L02 cells were seeded onto glass cover slips in six‐well plates and treated with FFA and astaxanthin for 48 h, washed with cold PBS, and fixed in 4% paraformaldehyde in PBS at room temperature. The fixed cells were washed three times with PBS and kept in chilled methanol for 10 min at −20°C. The cells were washed three times and incubated with the primary antibody (listed in Table 1) and secondary antibody (Alexa Fluor goat anti‐mouse 488, 1:500). Then, the nucleus was counter‐stained blue with DAPI and mounted with anti‐fluorescence quenching sealant. The slips were imaged using an inverted fluorescence microscope (IX53, Olympus, Tokyo, Japan.
########################################
### PROBLEM TO SOLVE
Reproduce, word for word, the part of the cell staining protocol that begins with the words containing "L02 cells were" and ends with "Olympus, Tokyo, Japan.".
########################################
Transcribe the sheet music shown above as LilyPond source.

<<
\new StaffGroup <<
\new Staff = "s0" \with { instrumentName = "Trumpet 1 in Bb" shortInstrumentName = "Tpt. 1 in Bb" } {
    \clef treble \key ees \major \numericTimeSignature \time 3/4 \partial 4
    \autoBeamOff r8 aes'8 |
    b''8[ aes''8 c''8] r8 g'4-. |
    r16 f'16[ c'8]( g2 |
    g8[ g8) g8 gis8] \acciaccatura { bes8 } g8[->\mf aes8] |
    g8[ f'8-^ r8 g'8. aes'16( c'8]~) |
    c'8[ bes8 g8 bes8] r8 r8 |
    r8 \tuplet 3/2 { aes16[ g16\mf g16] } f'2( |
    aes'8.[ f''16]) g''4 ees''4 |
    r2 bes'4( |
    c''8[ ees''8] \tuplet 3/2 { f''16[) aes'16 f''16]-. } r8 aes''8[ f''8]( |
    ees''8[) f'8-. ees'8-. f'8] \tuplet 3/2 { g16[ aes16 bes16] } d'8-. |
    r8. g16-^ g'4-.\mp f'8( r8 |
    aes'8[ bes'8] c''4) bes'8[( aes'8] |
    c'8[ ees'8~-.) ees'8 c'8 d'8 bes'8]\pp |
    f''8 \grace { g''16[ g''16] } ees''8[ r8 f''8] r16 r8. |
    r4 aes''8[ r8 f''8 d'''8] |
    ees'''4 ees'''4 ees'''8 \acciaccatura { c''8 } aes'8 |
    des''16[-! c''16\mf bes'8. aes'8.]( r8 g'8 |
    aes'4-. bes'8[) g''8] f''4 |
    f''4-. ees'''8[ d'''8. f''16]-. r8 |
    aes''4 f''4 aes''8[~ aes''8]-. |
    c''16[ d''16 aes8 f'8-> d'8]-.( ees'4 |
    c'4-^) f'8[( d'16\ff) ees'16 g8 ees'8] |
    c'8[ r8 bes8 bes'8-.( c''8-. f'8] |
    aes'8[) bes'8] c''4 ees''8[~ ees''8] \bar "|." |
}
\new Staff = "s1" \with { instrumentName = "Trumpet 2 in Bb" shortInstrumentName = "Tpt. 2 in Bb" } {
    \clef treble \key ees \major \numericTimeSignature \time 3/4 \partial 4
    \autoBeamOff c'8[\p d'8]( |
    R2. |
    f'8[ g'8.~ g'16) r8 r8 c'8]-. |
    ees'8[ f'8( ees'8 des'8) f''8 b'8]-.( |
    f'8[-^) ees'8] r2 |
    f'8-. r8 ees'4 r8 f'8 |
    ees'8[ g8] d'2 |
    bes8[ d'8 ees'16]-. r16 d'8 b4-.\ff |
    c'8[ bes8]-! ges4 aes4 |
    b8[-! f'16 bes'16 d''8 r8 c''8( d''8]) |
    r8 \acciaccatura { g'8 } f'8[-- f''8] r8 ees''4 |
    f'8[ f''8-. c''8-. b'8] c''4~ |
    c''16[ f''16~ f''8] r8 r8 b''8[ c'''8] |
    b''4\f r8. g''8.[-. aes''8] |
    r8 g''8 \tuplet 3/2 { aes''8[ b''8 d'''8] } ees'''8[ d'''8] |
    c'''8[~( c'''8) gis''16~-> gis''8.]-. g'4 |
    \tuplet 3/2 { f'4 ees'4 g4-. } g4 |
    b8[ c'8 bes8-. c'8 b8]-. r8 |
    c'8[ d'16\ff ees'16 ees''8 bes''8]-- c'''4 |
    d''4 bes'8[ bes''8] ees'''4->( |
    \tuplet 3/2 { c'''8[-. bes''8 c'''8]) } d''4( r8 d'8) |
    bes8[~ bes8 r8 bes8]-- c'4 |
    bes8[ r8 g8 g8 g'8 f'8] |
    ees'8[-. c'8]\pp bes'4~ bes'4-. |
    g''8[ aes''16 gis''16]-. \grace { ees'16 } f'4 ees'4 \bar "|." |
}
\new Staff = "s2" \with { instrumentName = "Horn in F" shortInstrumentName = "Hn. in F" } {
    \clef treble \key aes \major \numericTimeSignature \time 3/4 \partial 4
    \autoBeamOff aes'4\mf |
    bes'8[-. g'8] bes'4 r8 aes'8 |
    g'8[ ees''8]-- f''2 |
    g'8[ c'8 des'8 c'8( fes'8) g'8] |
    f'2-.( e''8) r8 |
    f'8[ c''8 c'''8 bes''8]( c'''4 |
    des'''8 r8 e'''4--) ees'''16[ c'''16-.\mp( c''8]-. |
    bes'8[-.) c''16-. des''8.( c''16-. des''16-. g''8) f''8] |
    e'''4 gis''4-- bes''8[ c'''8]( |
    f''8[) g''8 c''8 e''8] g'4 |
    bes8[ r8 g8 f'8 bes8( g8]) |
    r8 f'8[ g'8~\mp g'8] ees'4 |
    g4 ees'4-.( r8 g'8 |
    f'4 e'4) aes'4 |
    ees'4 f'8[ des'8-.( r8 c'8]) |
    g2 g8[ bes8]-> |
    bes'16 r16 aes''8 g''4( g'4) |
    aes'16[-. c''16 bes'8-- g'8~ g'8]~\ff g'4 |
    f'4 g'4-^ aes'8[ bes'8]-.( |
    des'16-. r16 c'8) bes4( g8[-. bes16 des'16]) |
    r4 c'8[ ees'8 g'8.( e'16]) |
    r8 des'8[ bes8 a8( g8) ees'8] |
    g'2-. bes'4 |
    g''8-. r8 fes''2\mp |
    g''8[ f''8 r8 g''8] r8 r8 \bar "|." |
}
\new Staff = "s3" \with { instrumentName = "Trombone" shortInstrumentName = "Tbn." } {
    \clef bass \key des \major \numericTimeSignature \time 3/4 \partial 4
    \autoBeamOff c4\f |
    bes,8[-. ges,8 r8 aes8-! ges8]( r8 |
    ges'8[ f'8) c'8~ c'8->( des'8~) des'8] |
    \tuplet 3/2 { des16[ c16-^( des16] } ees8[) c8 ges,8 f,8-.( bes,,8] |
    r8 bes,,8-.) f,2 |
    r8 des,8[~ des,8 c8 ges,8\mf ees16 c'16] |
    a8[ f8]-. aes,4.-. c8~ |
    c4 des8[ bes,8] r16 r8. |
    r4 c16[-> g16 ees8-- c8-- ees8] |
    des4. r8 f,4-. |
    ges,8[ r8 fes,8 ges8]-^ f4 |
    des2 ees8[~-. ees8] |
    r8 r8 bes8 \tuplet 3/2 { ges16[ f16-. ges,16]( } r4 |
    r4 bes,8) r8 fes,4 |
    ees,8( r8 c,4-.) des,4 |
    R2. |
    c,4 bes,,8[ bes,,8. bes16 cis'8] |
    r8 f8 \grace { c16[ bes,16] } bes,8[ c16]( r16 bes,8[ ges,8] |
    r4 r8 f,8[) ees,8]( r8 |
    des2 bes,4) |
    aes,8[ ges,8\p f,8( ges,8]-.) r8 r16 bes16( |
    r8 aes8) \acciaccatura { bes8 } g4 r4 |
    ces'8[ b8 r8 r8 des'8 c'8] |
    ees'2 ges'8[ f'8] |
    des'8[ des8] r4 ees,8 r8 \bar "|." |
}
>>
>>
########################################
### RESULT
L02 cells were seeded onto glass cover slips in six‐well plates and treated with FFA and astaxanthin for 48 h, washed with cold PBS, and fixed in 4% paraformaldehyde in PBS at room temperature. The fixed cells were washed three times with PBS and kept in chilled methanol for 10 min at −20°C. The cells were washed three times and incubated with the primary antibody (listed in Table 1) and secondary antibody (Alexa Fluor goat anti‐mouse 488, 1:500). Then, the nucleus was counter‐stained blue with DAPI and mounted with anti‐fluorescence quenching sealant. The slips were imaged using an inverted fluorescence microscope (IX53, Olympus, Tokyo, Japan.